The task:
Print each entry word for word without images.
——————
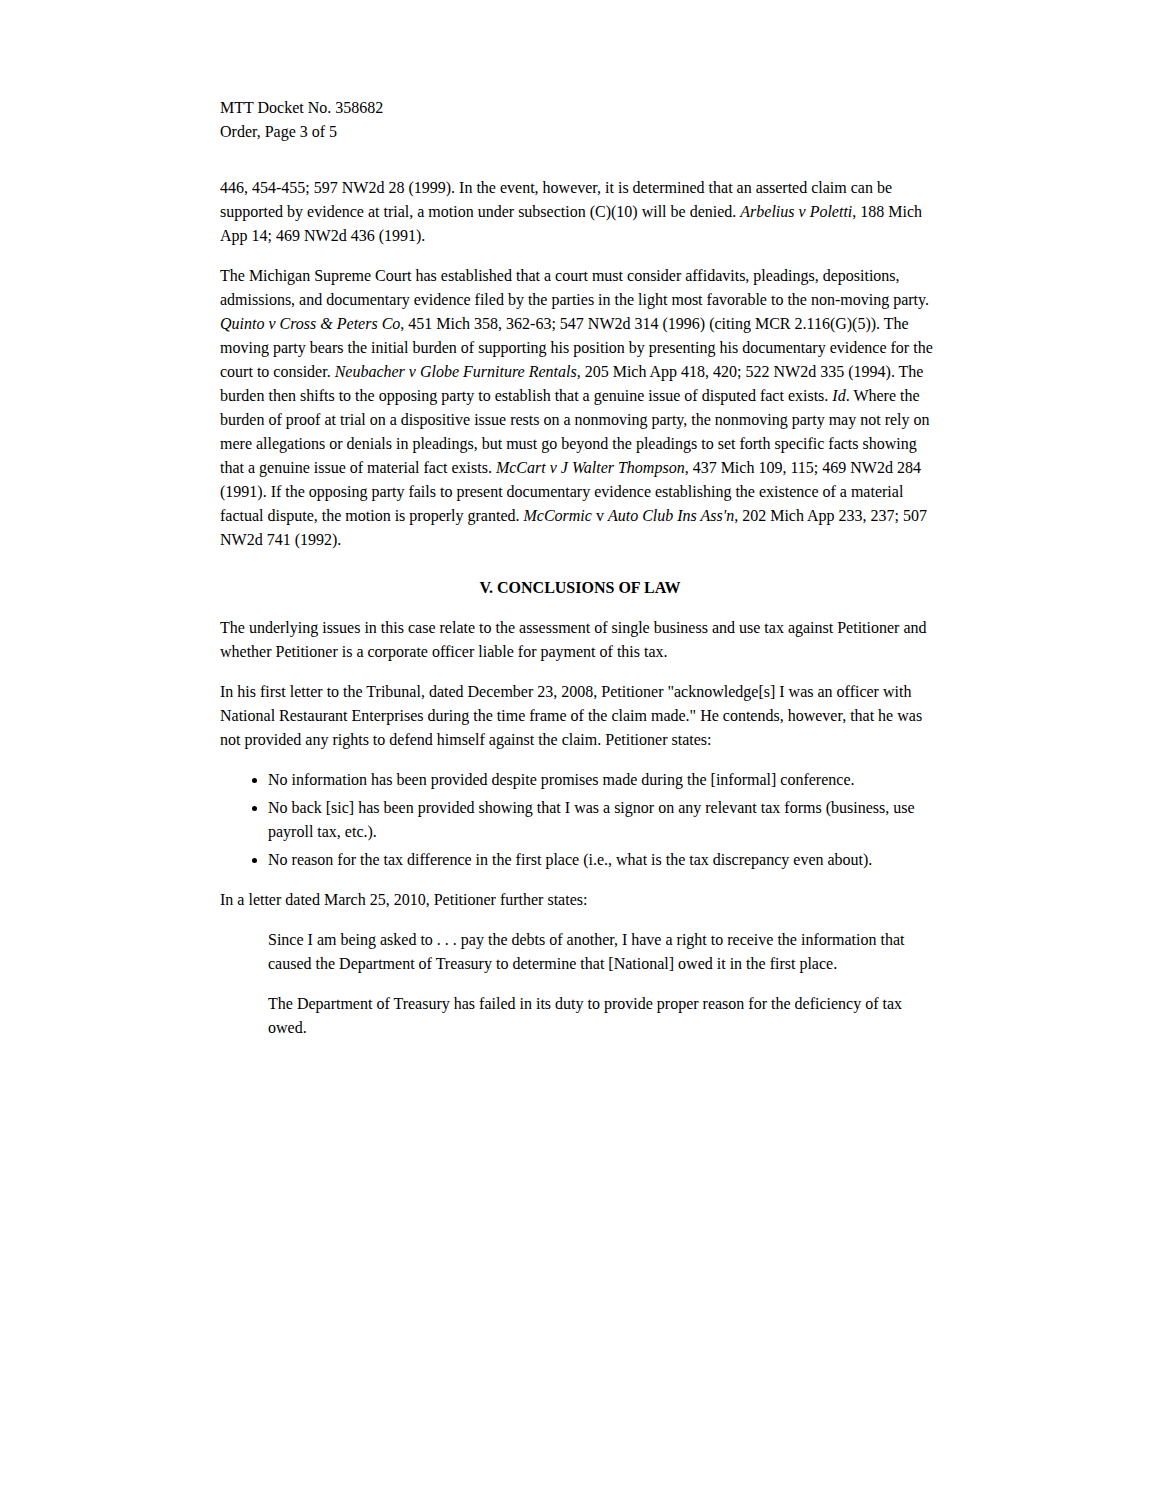MTT Docket No. 358682
Order, Page 3 of 5
446, 454-455; 597 NW2d 28 (1999). In the event, however, it is determined that an asserted claim can be supported by evidence at trial, a motion under subsection (C)(10) will be denied. Arbelius v Poletti, 188 Mich App 14; 469 NW2d 436 (1991).
The Michigan Supreme Court has established that a court must consider affidavits, pleadings, depositions, admissions, and documentary evidence filed by the parties in the light most favorable to the non-moving party. Quinto v Cross & Peters Co, 451 Mich 358, 362-63; 547 NW2d 314 (1996) (citing MCR 2.116(G)(5)). The moving party bears the initial burden of supporting his position by presenting his documentary evidence for the court to consider. Neubacher v Globe Furniture Rentals, 205 Mich App 418, 420; 522 NW2d 335 (1994). The burden then shifts to the opposing party to establish that a genuine issue of disputed fact exists. Id. Where the burden of proof at trial on a dispositive issue rests on a nonmoving party, the nonmoving party may not rely on mere allegations or denials in pleadings, but must go beyond the pleadings to set forth specific facts showing that a genuine issue of material fact exists. McCart v J Walter Thompson, 437 Mich 109, 115; 469 NW2d 284 (1991). If the opposing party fails to present documentary evidence establishing the existence of a material factual dispute, the motion is properly granted. McCormic v Auto Club Ins Ass'n, 202 Mich App 233, 237; 507 NW2d 741 (1992).
V. CONCLUSIONS OF LAW
The underlying issues in this case relate to the assessment of single business and use tax against Petitioner and whether Petitioner is a corporate officer liable for payment of this tax.
In his first letter to the Tribunal, dated December 23, 2008, Petitioner "acknowledge[s] I was an officer with National Restaurant Enterprises during the time frame of the claim made." He contends, however, that he was not provided any rights to defend himself against the claim. Petitioner states:
No information has been provided despite promises made during the [informal] conference.
No back [sic] has been provided showing that I was a signor on any relevant tax forms (business, use payroll tax, etc.).
No reason for the tax difference in the first place (i.e., what is the tax discrepancy even about).
In a letter dated March 25, 2010, Petitioner further states:
Since I am being asked to . . . pay the debts of another, I have a right to receive the information that caused the Department of Treasury to determine that [National] owed it in the first place.
The Department of Treasury has failed in its duty to provide proper reason for the deficiency of tax owed.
——————
Written answer:
MTT Docket No. 358682
Order, Page 3 of 5
446, 454-455; 597 NW2d 28 (1999). In the event, however, it is determined that an asserted claim can be supported by evidence at trial, a motion under subsection (C)(10) will be denied. Arbelius v Poletti, 188 Mich App 14; 469 NW2d 436 (1991).
The Michigan Supreme Court has established that a court must consider affidavits, pleadings, depositions, admissions, and documentary evidence filed by the parties in the light most favorable to the non-moving party. Quinto v Cross & Peters Co, 451 Mich 358, 362-63; 547 NW2d 314 (1996) (citing MCR 2.116(G)(5)). The moving party bears the initial burden of supporting his position by presenting his documentary evidence for the court to consider. Neubacher v Globe Furniture Rentals, 205 Mich App 418, 420; 522 NW2d 335 (1994). The burden then shifts to the opposing party to establish that a genuine issue of disputed fact exists. Id. Where the burden of proof at trial on a dispositive issue rests on a nonmoving party, the nonmoving party may not rely on mere allegations or denials in pleadings, but must go beyond the pleadings to set forth specific facts showing that a genuine issue of material fact exists. McCart v J Walter Thompson, 437 Mich 109, 115; 469 NW2d 284 (1991). If the opposing party fails to present documentary evidence establishing the existence of a material factual dispute, the motion is properly granted. McCormic v Auto Club Ins Ass'n, 202 Mich App 233, 237; 507 NW2d 741 (1992).
V. CONCLUSIONS OF LAW
The underlying issues in this case relate to the assessment of single business and use tax against Petitioner and whether Petitioner is a corporate officer liable for payment of this tax.
In his first letter to the Tribunal, dated December 23, 2008, Petitioner "acknowledge[s] I was an officer with National Restaurant Enterprises during the time frame of the claim made." He contends, however, that he was not provided any rights to defend himself against the claim. Petitioner states:
No information has been provided despite promises made during the [informal] conference.
No back [sic] has been provided showing that I was a signor on any relevant tax forms (business, use payroll tax, etc.).
No reason for the tax difference in the first place (i.e., what is the tax discrepancy even about).
In a letter dated March 25, 2010, Petitioner further states:
Since I am being asked to . . . pay the debts of another, I have a right to receive the information that caused the Department of Treasury to determine that [National] owed it in the first place.
The Department of Treasury has failed in its duty to provide proper reason for the deficiency of tax owed.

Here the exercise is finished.